Below the basic building blocks of pull 'n' push are explained in more detail

4.1. Pull

As stated before pulls fetch data from various source systems and/or apis. Please see the section plugins for shipped implemented pulls. To instantiate a pull by configuration file you only have to provide it's fully qualified name and the argument that should be passed.

- name: example
  pull:
    plugin: pnp.plugins.pull.mqtt.Subscribe
    args:
      host: localhost
      port: 1883
      topic: test/#

The above snippet will create a pull that listens on the topic test/# on a mqtt broker. The output of the pull is a dictionary that contains the topic, levels and the actual payload.
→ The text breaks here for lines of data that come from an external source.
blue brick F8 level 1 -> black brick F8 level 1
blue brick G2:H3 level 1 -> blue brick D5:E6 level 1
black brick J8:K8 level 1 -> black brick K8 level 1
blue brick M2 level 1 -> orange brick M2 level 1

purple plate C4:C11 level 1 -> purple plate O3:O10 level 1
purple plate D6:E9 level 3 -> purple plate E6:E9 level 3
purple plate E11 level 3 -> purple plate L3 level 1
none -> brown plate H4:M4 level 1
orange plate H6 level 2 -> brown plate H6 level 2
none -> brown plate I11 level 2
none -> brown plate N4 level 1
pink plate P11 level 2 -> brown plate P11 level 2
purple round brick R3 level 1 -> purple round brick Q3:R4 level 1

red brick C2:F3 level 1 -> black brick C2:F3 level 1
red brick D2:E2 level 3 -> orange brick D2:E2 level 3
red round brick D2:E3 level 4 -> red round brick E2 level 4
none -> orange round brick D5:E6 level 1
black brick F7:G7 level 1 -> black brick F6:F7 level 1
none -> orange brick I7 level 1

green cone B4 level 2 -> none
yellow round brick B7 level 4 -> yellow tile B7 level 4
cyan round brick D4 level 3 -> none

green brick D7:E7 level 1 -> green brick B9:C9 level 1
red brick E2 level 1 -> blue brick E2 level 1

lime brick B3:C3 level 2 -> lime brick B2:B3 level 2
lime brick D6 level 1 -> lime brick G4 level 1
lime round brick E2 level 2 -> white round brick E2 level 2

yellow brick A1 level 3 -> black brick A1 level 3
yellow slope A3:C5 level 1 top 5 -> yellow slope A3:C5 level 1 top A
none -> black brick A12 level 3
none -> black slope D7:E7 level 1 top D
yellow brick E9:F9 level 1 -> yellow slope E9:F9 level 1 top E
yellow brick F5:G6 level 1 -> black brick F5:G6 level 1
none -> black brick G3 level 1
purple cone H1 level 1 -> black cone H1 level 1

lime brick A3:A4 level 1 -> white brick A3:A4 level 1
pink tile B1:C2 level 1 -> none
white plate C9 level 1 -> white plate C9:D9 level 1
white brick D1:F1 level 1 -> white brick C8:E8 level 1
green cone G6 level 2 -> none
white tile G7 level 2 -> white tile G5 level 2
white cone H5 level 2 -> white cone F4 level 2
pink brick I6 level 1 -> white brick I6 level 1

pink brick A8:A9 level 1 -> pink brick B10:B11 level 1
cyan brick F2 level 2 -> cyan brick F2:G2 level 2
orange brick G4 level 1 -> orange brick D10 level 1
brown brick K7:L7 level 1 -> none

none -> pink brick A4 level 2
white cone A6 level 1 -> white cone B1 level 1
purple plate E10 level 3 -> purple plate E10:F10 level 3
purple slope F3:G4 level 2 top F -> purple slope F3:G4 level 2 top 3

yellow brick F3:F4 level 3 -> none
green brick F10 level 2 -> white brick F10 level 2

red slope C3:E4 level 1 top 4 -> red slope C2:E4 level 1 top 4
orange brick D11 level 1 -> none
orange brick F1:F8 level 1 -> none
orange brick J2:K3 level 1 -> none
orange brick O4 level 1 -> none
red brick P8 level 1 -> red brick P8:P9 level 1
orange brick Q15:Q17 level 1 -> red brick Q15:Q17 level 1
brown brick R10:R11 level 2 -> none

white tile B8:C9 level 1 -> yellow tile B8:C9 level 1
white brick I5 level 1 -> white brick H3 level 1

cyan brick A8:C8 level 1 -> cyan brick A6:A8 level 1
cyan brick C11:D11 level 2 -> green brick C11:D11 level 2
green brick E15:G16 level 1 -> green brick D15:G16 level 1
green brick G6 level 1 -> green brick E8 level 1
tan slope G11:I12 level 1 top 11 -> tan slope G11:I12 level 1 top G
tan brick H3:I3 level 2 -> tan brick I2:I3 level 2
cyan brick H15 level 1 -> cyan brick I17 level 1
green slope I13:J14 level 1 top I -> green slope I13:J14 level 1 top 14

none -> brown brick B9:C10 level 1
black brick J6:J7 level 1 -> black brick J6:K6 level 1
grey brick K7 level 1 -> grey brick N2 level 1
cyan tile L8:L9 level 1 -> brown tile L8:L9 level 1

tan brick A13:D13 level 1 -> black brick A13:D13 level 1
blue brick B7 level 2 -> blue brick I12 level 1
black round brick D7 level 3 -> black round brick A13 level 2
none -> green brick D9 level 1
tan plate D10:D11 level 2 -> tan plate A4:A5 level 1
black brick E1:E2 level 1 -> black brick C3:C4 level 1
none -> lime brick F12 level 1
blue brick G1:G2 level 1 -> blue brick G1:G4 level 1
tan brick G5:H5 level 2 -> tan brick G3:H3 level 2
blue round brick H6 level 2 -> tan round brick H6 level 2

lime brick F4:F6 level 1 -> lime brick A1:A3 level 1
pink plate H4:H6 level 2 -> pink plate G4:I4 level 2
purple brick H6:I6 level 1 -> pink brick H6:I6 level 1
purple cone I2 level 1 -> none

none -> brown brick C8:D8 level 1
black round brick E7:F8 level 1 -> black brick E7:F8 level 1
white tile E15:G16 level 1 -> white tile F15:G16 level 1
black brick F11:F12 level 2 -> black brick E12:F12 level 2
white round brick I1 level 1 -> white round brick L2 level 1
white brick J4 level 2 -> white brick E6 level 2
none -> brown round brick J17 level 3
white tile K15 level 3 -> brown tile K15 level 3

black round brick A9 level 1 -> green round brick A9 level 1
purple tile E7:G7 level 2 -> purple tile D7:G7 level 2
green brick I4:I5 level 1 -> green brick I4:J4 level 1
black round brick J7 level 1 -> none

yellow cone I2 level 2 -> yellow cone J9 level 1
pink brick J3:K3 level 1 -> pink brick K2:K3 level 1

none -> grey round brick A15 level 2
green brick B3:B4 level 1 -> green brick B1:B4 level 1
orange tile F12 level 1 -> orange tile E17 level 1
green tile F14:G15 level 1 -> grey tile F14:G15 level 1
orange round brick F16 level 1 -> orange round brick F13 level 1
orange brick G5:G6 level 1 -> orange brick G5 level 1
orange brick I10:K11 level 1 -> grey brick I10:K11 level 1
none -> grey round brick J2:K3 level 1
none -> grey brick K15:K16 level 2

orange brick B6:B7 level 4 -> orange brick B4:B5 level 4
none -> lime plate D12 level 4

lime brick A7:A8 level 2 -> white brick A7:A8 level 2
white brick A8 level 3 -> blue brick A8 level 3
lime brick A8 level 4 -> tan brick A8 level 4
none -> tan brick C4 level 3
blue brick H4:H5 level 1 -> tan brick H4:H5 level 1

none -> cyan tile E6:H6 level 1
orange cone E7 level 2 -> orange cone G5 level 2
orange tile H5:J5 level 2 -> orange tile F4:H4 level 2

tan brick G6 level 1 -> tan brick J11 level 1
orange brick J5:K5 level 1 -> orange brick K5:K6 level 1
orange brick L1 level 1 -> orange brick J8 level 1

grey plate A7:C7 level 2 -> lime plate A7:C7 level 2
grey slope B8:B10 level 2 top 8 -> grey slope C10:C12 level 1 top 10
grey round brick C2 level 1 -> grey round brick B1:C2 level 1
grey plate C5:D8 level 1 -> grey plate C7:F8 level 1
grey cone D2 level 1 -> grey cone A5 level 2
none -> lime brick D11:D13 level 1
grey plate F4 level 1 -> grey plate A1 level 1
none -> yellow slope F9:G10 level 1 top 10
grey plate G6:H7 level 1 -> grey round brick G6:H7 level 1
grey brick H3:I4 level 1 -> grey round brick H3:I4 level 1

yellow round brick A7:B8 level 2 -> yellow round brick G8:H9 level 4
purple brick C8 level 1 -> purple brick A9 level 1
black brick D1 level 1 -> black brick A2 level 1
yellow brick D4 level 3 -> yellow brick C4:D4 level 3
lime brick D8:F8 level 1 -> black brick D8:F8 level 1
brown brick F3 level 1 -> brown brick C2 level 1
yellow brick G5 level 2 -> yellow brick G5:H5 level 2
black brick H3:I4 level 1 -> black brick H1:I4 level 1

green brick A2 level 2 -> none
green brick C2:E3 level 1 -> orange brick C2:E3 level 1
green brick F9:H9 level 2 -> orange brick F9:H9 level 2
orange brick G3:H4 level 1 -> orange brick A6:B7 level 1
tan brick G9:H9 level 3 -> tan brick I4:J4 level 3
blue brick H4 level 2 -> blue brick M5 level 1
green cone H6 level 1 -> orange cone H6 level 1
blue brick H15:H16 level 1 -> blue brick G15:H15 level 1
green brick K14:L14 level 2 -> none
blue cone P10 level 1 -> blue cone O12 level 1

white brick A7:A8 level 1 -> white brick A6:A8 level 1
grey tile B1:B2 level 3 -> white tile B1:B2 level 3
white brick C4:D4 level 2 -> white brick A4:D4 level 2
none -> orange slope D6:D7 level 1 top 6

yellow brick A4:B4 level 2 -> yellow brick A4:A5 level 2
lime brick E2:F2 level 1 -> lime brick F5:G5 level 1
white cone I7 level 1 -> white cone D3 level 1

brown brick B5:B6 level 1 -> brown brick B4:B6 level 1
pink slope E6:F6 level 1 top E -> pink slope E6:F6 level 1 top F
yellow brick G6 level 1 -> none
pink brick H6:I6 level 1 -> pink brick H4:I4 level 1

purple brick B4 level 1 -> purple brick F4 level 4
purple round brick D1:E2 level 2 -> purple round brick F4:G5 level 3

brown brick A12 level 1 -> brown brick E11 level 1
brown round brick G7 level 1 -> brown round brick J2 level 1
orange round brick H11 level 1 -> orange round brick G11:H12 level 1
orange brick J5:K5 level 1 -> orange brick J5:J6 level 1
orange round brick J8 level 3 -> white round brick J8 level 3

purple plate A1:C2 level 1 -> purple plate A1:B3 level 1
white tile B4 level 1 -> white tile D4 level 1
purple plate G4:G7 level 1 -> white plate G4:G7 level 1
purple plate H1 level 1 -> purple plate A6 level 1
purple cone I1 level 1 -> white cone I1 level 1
# When the message 'Here i am' arrives on the topic 'test/foo/bar' then the output will look like that:
{'topic': 'test/foo/bar', 'levels': ['test', 'foo', 'bar'], 'payload': 'Here i am'}

4.2. Push

A pull passes its data to multiple pushes to transfer/transform the data. For example a push might save sensor data to influx or dump a file to the file system.

- name: example
  pull:
    plugin: pnp.plugins.pull.mqtt.Subscribe
    args:
      host: localhost
      port: 1883
      topic: test/#
  push:
    - plugin: pnp.plugins.push.fs.FileDump
      args:
        directory: "/tmp"
        binary_mode: false
    - plugin: pnp.plugins.push.simple.Echo

The above snippet adds two pushes to the already known pull. The first push takes the incoming data and dumps it into the specified directory as a textfile. The second push just prints out the incoming data.

4.3. Selector

Sometimes the output of a pull needs to be transformed before the specified push can handle it. Selectors to the rescue. Given our input we decide to just dump the payload and print out the first level of the topic.

- name: example
  pull:
    plugin: pnp.plugins.pull.mqtt.Subscribe
    args:
      host: localhost
      port: 1883
      topic: test/#
  push:
    - plugin: pnp.plugins.push.fs.FileDump
      selector: data.payload
      args:
        directory: "/tmp"
        binary_mode: false
    - plugin: pnp.plugins.push.simple.Echo
      selector: data.levels[0]

Easy as that. We can reference our incoming data via data or payload.

4.4. Dependencies

By default any pushes will execute in parallel (not completely true) when new incoming data is available. But now it would be nice if we could chain pushes together. So that the output of one push becomes the input of the next push. The good thing is: Yes we can.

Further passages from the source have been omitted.